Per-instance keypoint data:
------------------------------------------------

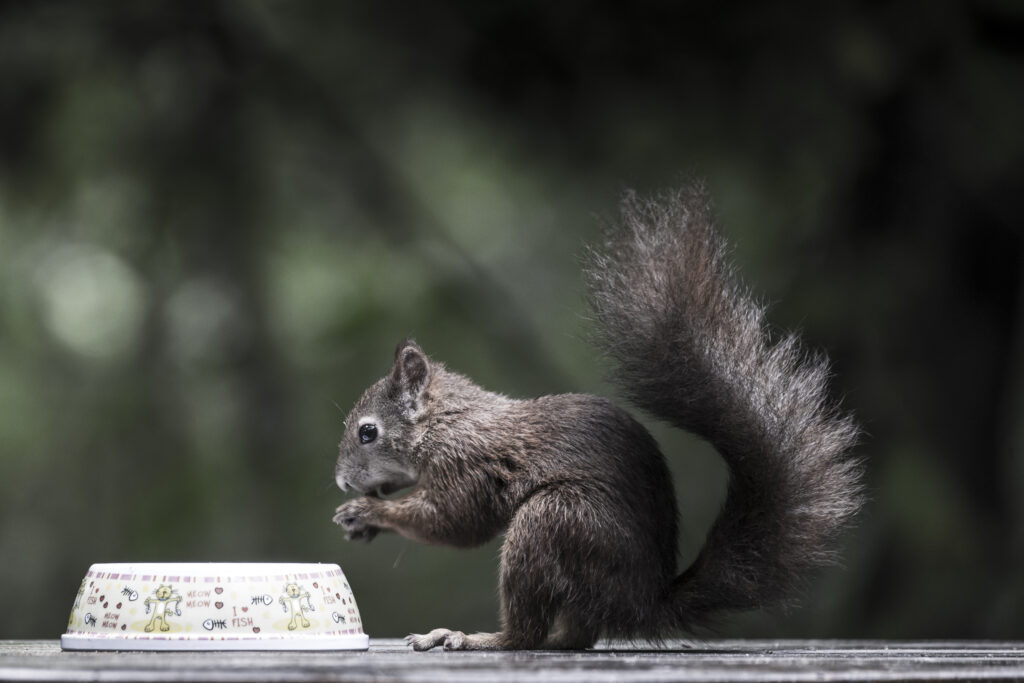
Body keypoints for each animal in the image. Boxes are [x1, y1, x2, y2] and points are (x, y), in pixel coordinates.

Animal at [333, 184, 863, 651]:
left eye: (368, 432)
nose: (340, 482)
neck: (447, 423)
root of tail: (643, 605)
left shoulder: (469, 464)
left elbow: (455, 522)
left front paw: (368, 513)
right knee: (575, 638)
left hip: (553, 522)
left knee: (528, 633)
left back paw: (470, 637)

------------------------------------------------

■ **What this task involves**
Give back exactly the lines from the one containing "nose: (340, 482)" through the last line of the records.

■ **Response box**
nose: (340, 482)
neck: (447, 423)
root of tail: (643, 605)
left shoulder: (469, 464)
left elbow: (455, 522)
left front paw: (368, 513)
right knee: (575, 638)
left hip: (553, 522)
left knee: (528, 633)
left back paw: (470, 637)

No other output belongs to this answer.